= YOUR ASSIGNMENT =
Return exactly the span of lines in the following data that opens with the line containing "Sửa Main Oppo" and closes with the line containing "Sửa Điện Thoại Huawei". Include nothing else.

········

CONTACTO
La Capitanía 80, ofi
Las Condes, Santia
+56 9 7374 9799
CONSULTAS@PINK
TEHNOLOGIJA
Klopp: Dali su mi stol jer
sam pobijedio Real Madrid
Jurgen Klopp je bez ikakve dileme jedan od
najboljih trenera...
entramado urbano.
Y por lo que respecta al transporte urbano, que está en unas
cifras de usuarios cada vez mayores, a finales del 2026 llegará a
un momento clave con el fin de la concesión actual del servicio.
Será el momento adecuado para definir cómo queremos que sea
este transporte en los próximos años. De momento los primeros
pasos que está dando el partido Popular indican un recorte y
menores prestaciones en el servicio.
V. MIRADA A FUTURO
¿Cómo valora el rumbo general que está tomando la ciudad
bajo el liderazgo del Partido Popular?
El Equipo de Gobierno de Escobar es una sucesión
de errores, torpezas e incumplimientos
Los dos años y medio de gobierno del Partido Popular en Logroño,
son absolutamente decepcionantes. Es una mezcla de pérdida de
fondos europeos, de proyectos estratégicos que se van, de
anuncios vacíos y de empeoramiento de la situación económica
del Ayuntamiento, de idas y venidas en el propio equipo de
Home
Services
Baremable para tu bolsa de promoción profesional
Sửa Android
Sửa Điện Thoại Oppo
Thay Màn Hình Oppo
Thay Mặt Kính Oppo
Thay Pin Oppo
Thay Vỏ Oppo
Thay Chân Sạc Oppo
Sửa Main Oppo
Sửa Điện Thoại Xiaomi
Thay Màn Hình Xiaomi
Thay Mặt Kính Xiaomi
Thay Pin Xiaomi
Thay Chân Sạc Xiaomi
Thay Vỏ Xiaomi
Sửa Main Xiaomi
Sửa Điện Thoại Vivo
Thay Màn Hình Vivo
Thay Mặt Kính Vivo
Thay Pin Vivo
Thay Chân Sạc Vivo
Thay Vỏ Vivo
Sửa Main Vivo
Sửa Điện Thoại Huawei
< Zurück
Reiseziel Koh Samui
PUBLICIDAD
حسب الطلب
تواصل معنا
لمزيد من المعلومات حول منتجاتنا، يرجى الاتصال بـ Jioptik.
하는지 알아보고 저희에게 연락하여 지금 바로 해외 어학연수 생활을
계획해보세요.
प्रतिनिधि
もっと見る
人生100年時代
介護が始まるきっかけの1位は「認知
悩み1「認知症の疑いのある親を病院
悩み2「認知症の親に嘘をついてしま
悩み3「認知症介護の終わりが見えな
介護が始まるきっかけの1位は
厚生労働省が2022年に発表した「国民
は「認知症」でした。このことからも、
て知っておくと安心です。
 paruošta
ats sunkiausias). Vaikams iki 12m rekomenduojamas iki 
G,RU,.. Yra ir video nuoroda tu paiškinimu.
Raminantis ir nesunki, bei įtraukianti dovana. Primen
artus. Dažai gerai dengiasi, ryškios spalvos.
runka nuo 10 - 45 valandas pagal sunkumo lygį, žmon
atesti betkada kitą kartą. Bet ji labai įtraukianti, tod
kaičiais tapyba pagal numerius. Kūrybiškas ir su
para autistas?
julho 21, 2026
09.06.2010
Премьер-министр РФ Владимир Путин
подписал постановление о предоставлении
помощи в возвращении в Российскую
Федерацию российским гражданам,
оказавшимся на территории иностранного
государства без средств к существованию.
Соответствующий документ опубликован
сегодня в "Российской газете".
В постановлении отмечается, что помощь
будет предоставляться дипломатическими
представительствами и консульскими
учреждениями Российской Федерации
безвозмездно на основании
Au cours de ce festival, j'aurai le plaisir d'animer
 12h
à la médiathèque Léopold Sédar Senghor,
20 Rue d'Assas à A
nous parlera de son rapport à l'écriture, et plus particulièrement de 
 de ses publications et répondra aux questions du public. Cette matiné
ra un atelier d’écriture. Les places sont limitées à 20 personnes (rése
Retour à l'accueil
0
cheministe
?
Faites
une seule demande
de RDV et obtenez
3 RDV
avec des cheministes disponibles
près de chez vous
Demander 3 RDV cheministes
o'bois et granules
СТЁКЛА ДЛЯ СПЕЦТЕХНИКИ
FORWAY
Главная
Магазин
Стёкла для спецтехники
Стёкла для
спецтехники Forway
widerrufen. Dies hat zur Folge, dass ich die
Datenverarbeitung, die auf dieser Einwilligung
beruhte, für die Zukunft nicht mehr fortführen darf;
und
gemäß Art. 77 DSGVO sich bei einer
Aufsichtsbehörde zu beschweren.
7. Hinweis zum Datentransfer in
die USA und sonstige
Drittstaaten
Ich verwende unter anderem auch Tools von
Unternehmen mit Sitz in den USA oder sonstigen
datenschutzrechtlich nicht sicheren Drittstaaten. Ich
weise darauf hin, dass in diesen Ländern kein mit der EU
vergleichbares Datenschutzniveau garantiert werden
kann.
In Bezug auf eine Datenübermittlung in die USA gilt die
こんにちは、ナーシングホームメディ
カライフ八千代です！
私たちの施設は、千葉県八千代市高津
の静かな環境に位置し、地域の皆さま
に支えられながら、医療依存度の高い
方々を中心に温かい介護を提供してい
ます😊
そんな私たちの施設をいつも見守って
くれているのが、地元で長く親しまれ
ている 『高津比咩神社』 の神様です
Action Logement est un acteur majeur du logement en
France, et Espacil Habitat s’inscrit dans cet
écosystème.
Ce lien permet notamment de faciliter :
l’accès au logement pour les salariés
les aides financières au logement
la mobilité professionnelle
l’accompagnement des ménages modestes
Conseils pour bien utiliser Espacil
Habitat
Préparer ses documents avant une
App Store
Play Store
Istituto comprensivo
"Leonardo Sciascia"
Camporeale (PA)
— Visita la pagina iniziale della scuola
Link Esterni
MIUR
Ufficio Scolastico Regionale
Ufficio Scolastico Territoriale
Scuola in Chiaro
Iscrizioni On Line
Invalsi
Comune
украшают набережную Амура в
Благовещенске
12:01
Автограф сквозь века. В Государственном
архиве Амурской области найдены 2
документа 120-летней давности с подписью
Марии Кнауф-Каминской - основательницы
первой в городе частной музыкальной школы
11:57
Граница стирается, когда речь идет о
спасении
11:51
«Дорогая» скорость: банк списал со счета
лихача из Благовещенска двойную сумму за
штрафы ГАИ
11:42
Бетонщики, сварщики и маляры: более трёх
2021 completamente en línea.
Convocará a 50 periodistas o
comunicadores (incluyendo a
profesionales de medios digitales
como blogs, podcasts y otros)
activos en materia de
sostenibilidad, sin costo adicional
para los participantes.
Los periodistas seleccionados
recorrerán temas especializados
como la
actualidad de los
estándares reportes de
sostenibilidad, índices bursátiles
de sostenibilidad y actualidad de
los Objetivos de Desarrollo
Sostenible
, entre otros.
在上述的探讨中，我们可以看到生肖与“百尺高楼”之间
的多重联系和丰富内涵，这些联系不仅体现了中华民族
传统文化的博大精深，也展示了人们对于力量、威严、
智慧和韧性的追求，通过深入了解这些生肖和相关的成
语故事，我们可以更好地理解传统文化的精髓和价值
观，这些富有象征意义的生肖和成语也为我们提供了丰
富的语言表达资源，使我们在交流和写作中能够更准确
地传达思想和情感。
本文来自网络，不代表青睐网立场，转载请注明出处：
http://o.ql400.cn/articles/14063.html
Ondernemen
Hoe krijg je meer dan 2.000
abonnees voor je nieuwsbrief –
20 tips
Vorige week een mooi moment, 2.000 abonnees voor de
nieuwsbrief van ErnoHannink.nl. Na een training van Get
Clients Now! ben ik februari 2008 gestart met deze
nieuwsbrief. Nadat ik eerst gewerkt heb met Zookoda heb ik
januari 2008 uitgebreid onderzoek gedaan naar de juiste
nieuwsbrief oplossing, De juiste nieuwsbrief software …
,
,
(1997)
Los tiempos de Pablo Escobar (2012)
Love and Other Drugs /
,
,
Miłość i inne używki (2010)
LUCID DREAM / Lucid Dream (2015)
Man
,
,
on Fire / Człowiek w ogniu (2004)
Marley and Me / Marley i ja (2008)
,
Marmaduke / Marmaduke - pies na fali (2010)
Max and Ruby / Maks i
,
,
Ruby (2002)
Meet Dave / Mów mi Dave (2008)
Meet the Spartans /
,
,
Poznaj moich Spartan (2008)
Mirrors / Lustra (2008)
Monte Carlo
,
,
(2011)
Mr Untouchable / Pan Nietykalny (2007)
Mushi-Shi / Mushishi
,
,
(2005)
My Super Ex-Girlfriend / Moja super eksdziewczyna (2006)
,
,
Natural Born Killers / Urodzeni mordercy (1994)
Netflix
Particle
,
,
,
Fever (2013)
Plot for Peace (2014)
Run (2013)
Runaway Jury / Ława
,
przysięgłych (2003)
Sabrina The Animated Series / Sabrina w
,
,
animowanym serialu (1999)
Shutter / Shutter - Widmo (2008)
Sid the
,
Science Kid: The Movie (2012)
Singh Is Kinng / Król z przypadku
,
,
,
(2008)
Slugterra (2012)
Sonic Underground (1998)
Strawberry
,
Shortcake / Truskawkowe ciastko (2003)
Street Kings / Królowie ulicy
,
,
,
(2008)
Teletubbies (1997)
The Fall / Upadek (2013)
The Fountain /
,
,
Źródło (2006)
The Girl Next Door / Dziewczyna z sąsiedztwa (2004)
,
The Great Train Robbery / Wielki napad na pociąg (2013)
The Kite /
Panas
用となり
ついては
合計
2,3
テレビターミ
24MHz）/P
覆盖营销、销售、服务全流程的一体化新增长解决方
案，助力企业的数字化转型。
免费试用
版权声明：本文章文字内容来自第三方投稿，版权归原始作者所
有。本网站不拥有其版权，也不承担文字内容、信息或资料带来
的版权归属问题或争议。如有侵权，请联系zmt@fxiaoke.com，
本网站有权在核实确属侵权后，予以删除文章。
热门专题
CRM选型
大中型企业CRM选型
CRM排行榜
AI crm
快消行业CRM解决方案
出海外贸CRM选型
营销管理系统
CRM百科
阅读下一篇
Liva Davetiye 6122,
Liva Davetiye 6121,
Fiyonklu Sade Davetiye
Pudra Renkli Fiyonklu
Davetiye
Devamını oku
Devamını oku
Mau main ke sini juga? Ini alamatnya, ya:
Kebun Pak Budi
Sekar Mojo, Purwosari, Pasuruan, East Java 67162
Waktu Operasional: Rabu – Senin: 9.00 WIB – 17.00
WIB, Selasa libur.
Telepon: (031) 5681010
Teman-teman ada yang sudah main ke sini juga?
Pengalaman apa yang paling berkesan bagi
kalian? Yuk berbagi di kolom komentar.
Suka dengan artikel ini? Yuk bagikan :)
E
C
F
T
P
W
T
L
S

········

= ANSWER AREA =
Sửa Main Oppo
Sửa Điện Thoại Xiaomi
Thay Màn Hình Xiaomi
Thay Mặt Kính Xiaomi
Thay Pin Xiaomi
Thay Chân Sạc Xiaomi
Thay Vỏ Xiaomi
Sửa Main Xiaomi
Sửa Điện Thoại Vivo
Thay Màn Hình Vivo
Thay Mặt Kính Vivo
Thay Pin Vivo
Thay Chân Sạc Vivo
Thay Vỏ Vivo
Sửa Main Vivo
Sửa Điện Thoại Huawei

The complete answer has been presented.